The International Finance Corporation (IFC) has signed an agreement with Sustainable and Renewable Energy Development Authority (SREDA) of Bangladesh to back a solar project with a capacity between 35MW and 50MW in Bangladesh.

IFC, which a member of the World Bank Group, will act as lead transaction advisor to SREDA for the project located in the Kushtia district. It will also help SREDA in structuring and tendering the pilot project, which will be developed under a public-private partnership model.

IFC said that the project will be built to demonstrate a viable model for solar power facility in Bangladesh.

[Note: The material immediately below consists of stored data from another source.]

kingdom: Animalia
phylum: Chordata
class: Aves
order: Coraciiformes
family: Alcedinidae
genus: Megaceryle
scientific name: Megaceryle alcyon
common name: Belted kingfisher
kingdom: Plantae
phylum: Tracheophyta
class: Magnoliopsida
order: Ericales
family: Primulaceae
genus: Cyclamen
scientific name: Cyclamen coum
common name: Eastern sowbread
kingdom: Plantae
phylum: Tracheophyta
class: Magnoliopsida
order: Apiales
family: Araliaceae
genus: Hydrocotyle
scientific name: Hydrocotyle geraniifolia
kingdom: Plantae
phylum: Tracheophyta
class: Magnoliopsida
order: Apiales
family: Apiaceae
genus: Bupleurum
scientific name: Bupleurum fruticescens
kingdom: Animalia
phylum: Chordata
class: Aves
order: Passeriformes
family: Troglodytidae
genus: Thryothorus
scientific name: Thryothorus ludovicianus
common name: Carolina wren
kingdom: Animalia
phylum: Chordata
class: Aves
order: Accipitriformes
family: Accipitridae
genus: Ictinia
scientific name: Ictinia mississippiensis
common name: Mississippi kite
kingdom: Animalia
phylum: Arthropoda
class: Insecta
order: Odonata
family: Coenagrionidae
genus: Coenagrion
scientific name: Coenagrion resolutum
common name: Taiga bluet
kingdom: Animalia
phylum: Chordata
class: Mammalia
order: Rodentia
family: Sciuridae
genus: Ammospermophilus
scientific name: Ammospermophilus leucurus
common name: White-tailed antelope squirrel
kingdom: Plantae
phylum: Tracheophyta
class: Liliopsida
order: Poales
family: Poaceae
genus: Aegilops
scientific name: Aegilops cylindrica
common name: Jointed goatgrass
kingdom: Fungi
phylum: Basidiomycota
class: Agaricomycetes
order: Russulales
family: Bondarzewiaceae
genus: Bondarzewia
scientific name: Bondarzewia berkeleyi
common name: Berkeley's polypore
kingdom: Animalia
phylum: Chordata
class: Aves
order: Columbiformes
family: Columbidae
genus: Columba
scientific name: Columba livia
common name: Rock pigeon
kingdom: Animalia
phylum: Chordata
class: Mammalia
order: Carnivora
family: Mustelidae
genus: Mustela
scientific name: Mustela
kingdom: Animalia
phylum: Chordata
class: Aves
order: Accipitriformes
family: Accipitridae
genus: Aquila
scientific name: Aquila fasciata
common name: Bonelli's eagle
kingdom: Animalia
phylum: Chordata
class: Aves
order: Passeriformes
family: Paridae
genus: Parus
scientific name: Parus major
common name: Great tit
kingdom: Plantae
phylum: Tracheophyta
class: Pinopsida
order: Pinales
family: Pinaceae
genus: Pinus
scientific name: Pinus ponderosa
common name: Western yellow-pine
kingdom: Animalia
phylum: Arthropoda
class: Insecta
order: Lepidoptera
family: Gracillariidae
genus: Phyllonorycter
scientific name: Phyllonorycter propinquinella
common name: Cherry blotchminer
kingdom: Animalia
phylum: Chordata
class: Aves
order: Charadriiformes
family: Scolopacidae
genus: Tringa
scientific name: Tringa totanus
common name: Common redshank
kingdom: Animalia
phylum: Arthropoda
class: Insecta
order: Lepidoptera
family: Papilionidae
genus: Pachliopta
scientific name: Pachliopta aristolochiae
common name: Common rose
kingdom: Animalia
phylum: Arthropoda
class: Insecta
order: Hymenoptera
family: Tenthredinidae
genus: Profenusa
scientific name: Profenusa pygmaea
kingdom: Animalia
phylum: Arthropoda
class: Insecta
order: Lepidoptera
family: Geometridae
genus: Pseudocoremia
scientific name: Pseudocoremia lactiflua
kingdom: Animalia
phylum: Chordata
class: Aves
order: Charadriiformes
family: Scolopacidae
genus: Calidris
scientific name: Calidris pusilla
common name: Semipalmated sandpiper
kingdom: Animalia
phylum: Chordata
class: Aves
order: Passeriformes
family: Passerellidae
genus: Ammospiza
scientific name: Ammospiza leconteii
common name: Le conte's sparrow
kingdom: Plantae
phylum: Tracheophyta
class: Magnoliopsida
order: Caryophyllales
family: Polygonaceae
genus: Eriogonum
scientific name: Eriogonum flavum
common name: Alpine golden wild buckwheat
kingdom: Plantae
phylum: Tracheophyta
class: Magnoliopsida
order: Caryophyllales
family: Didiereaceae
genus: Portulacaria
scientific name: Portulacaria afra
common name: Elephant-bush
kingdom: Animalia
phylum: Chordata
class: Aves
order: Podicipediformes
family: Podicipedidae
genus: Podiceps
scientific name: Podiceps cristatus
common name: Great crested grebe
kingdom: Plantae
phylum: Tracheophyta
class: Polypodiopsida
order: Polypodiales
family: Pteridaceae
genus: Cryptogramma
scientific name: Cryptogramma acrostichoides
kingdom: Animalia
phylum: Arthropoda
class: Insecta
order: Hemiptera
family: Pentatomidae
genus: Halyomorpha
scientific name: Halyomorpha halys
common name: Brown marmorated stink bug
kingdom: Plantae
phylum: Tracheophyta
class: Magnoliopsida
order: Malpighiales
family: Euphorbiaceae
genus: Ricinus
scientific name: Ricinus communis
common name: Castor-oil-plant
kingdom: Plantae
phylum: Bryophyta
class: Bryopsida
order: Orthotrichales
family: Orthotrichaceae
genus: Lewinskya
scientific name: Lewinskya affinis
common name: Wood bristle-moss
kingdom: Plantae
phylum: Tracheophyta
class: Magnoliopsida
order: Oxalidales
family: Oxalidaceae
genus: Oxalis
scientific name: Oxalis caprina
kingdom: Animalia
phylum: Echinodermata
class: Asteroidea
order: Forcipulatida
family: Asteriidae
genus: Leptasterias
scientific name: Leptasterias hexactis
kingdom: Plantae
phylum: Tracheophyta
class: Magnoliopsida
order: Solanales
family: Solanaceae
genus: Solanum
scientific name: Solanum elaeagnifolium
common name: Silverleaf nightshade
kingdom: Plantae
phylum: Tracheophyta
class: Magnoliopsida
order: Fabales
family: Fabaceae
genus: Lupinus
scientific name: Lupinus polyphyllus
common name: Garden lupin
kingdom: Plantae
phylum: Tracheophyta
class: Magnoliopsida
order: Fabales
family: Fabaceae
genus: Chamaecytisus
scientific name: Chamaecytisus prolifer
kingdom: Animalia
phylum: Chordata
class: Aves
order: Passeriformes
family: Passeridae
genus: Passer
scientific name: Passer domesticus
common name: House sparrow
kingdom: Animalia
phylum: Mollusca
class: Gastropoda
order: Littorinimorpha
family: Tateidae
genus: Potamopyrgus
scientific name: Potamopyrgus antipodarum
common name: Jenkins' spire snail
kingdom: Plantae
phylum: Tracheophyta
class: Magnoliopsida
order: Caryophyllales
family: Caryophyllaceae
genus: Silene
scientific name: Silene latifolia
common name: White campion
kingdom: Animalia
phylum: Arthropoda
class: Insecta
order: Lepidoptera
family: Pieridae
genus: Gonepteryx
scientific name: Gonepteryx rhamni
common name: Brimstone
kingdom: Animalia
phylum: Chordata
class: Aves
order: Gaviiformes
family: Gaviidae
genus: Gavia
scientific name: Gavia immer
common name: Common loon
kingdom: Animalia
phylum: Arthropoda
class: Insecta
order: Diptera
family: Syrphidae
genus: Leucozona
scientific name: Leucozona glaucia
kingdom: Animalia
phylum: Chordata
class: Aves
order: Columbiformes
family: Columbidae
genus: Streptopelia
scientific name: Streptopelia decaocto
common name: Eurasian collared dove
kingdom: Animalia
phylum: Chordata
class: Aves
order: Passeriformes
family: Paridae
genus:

Bangladesh plans to double the share of renewable sources in energy mix by 2030

According to IFC, about 90% of the citizens of Bangladesh have access to electricity. To increase access, the country is planning to increase the share of renewable sources in its energy mix from less than 3% to 10% by 2021 and double that by 2030.

At present, more than 90% of electricity is being generated by the country. With land limitations, Bangladesh is also facing challenges for renewable energy projects.

IFC Bangladesh, Bhutan and Nepal country manager Wendy Werner said: “This is a unique concept as it will support the government in creating a viable and sustainable renewable energy model in Bangladesh, using marginal low-lying land to produce solar energy. This model can be repeated across the country.

“By engaging the private sector, we aim to promote more investment in renewable energy projects in Bangladesh and reduce reliance on thermal energy.”

The European Commission’s Directorate General for International Cooperation and Development, Germany’s Federal Ministry of Economic Cooperation and Development, and the Sustainable Development Investment Partnership are backing the funding for consultants to the project.

In November last year, IFC and the North American Development Bank (NADB) agreed to provide a $200m loan to Infraestructura Energética Nova (IEnova) to fund four solar projects in Mexico.